Papa envia mensagem em português aos moçambicanos e pede que rezem pela reconciliação

Papa Francisco vai estar em Moçambique entre os dias 4 e 6 de setembro

O Papa Francisco enviou uma mensagem aos moçambicanos, antes do início da sua visita ao país. Agradecendo o convite que lhe foi endereçado pelo presidente de Moçambique, Filipe Nyusi, bem como pelos bispos do país, o líder da Igreja Católica convidou os moçambicanos a rezarem com ela pela reconciliação.

"Convido a todos vós, para vos unirdes à minha oração, a fim de Deus, o pai de todos, consolide a reconciliação fraterna em Moçambique e na África inteira. A única esperança para uma paz firme e duradoura", disse o Papa, falando em português, num vídeo que foi partilhado pelo jornal moçambicano O País.

A 6 de agosto, Frelimo e Renamo - o maior partido da oposição em Moçambique - assinaram, em Maputo, um acordo para selar a reconciliação entre os dois partidos e pôr fim ao conflito armado que continuava a dividir o país desde 1977. Apesar disso, a Renamo está dividida. O líder da autoproclamada Junta Militar da Resistência Nacional Moçambicana, Mariano Nhongo, que contesta a liderança de Ossufo Momade, ameaçou, numa entrevista à Lusa, com uma ação militar durante a campanha para as eleições de 15 de outubro.

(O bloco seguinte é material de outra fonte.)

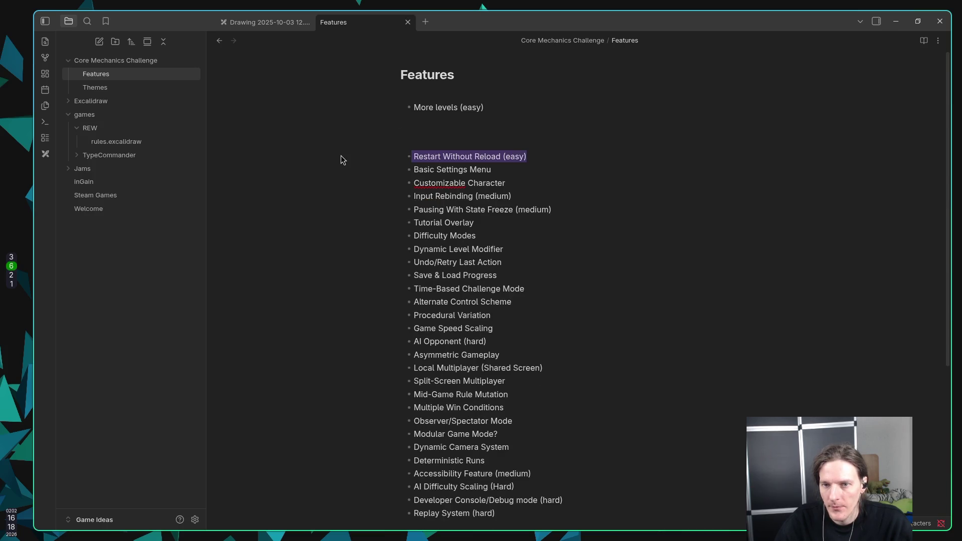
{"action": "key", "text": "ctrl+x"}
{"action": "left_click", "coordinate": [433, 115]}
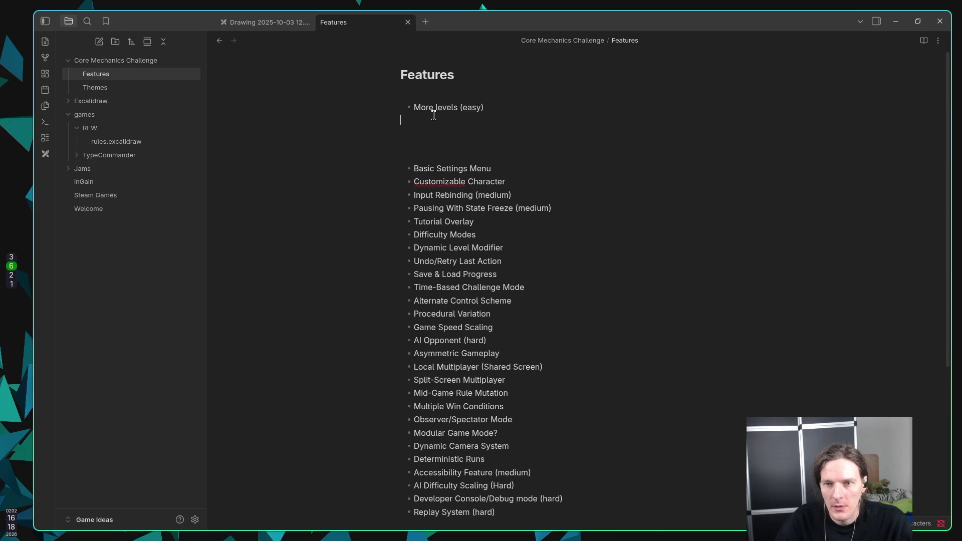
{"action": "key", "text": "ctrl+v"}
Move Basic Settings Menu and 'Input Rebinding (medium)' beneath Restart Without Reload
{"action": "scroll", "coordinate": [548, 138], "scroll_direction": "down", "scroll_amount": 2}
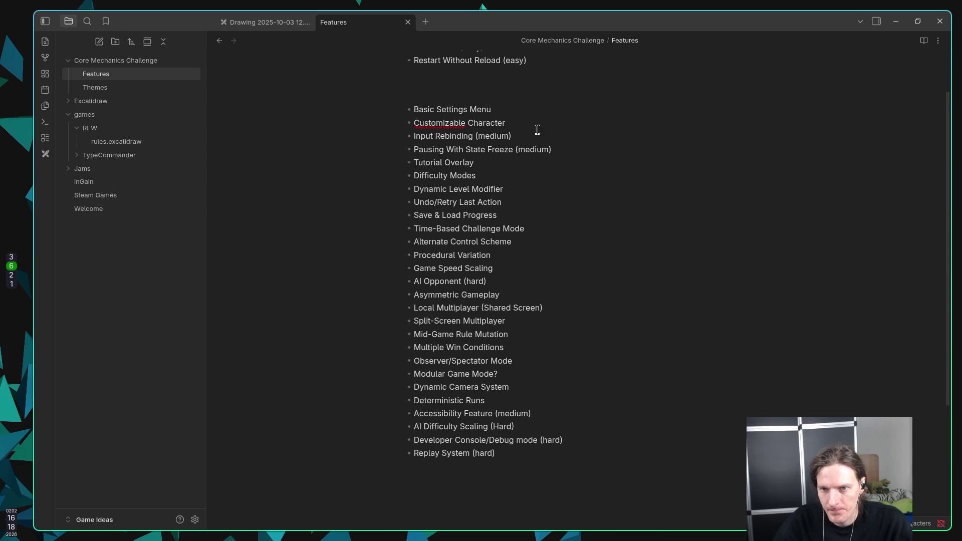
{"action": "left_click_drag", "start_coordinate": [513, 111], "coordinate": [360, 115]}
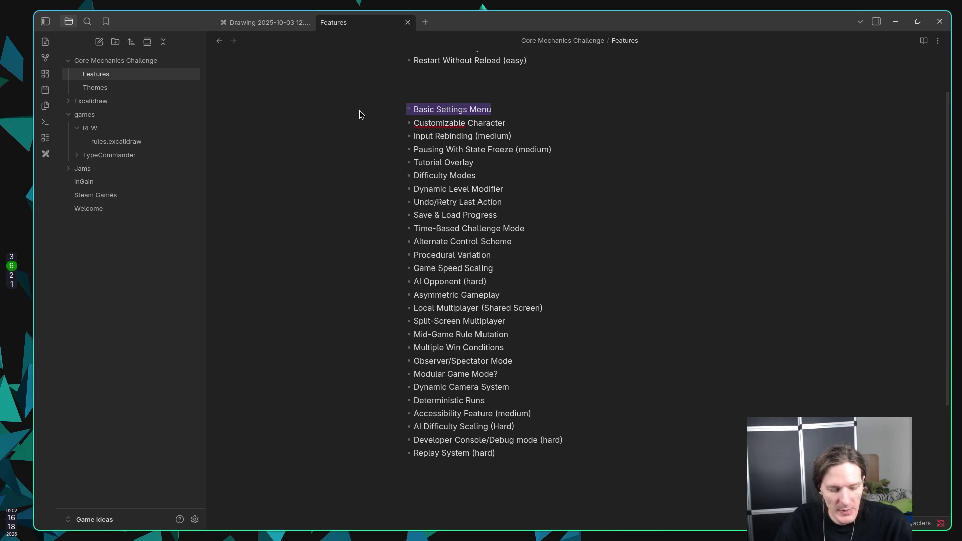
{"action": "key", "text": "ctrl+x"}
{"action": "left_click", "coordinate": [426, 75]}
{"action": "key", "text": "ctrl+v"}
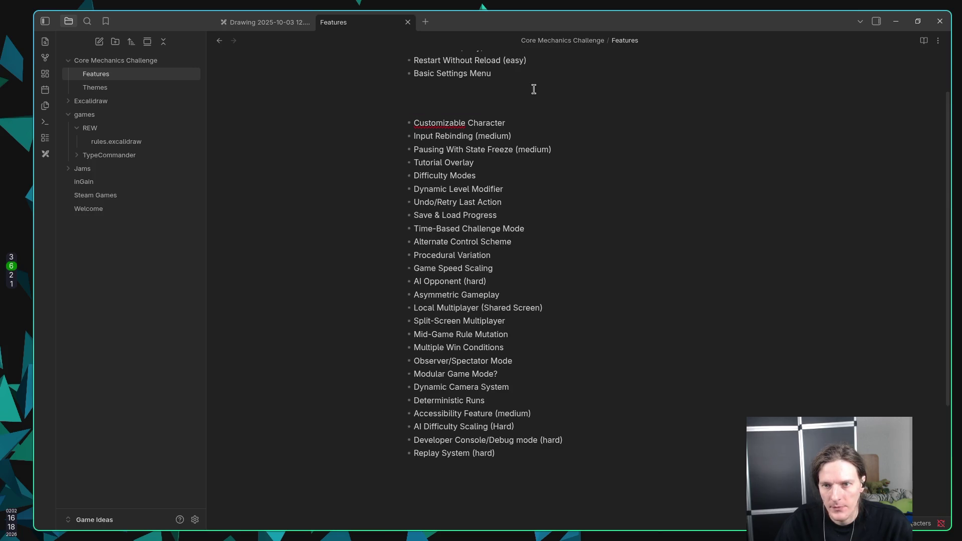
{"action": "left_click_drag", "start_coordinate": [532, 123], "coordinate": [374, 128]}
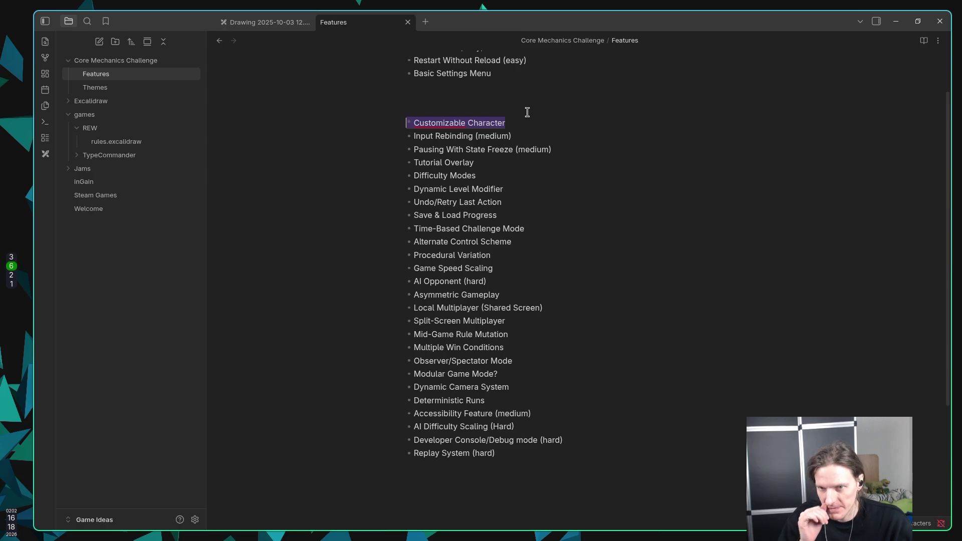
{"action": "left_click_drag", "start_coordinate": [531, 136], "coordinate": [408, 136]}
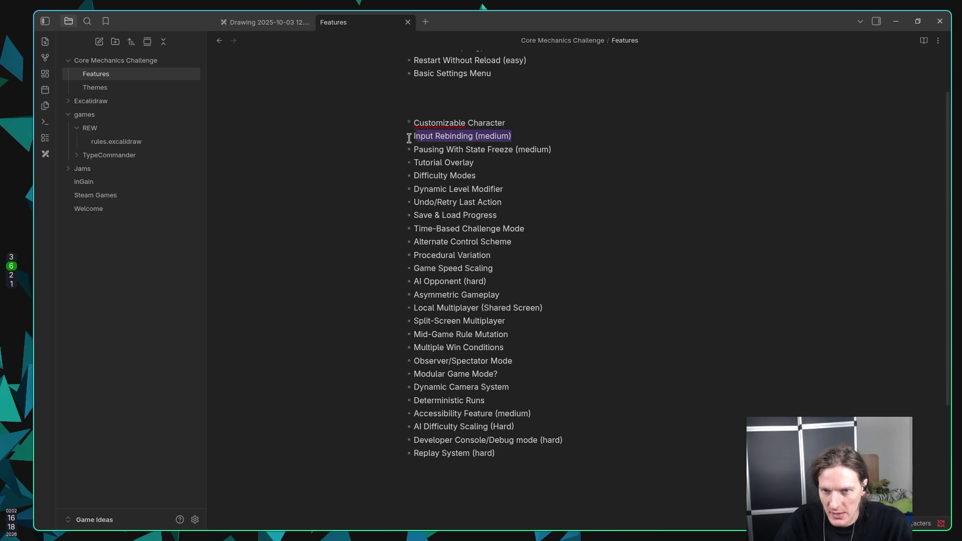
{"action": "key", "text": "BackSpace"}
{"action": "key", "text": "ctrl+v"}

"Queridos irmãos e irmãs, sei que muitos estão a trabalhar na preparação da minha visita, muitos com orações. Agradeço-lhes muito. Sobre vós e o vosso país invoco as bênçãos de Deus e a proteção da nossa mãe, a Virgem Maria. Até breve", declarou o santo padre, ao "querido povo de Moçambique", no vídeo que gravou.

No mesmo dia, em Maputo, a Igreja Católica pediu que não se faça campanha eleitoral durante a visita do Papa a Moçambique, entre os dias 4 e 6 de setembro.

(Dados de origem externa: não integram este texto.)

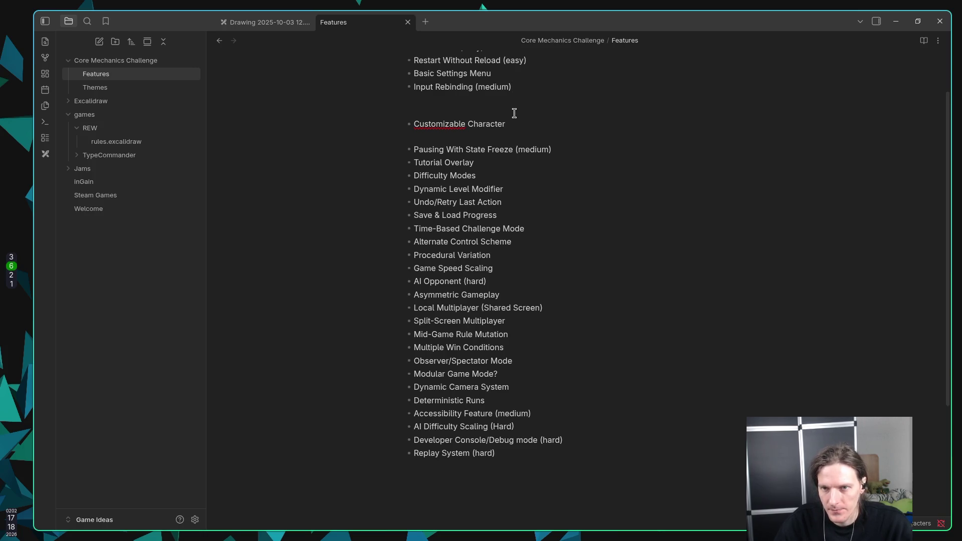
Tag Basic Settings Menu and Customizable Character as (easy), fixing a mistyped '*eas'
{"action": "left_click", "coordinate": [514, 72]}
{"action": "type", "text": "*eas"}
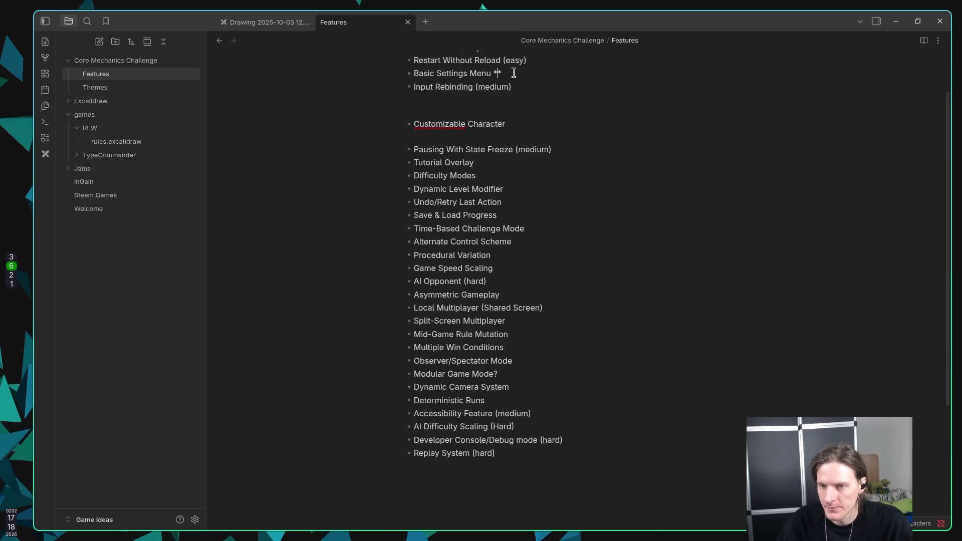
{"action": "key", "text": "BackSpace"}
{"action": "key", "text": "BackSpace"}
{"action": "key", "text": "BackSpace"}
{"action": "type", "text": "(easy"}
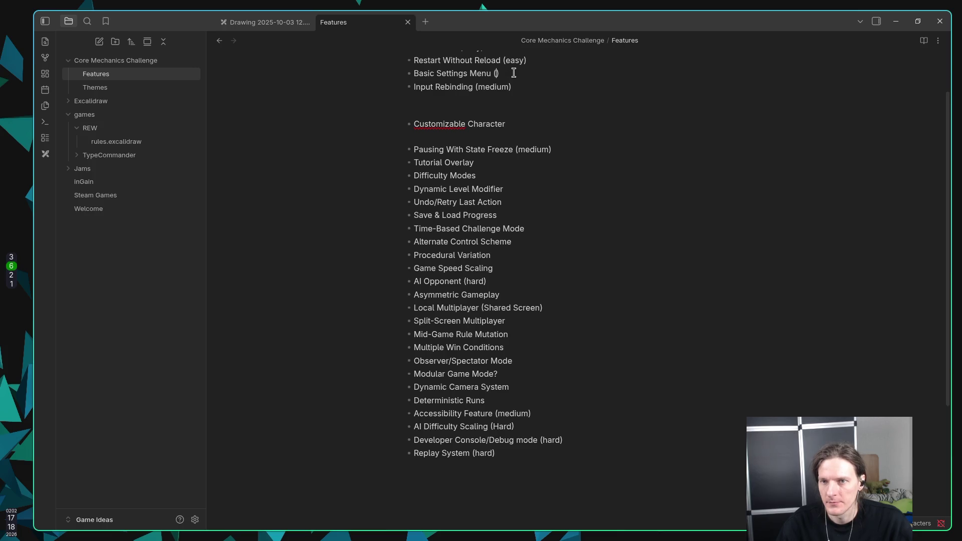
{"action": "left_click", "coordinate": [529, 98]}
{"action": "scroll", "coordinate": [541, 118], "scroll_direction": "up", "scroll_amount": 1}
{"action": "scroll", "coordinate": [541, 122], "scroll_direction": "down", "scroll_amount": 1}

A campanha eleitoral para as eleições gerais de 15 de outubro arranca no sábado e o bispo auxiliar de Maputo, António Juliasse, fez esta sexta-feira, em conferência de imprensa, um apelo para que "não se misturem as coisas".

A visita vai decorrer "num período de campanha e o santo padre veio encontrar-se com todo o povo moçambicano", realçou, citado pela agência Lusa.

Assim, "dentro do respeito de uns para outros, não se devem usar estes locais para momentos políticos. Não apenas verbalmente, mas devemos também ter o cuidado em não sermos portadores daquilo que nos pode dividir, em termos de roupa e outros materiais".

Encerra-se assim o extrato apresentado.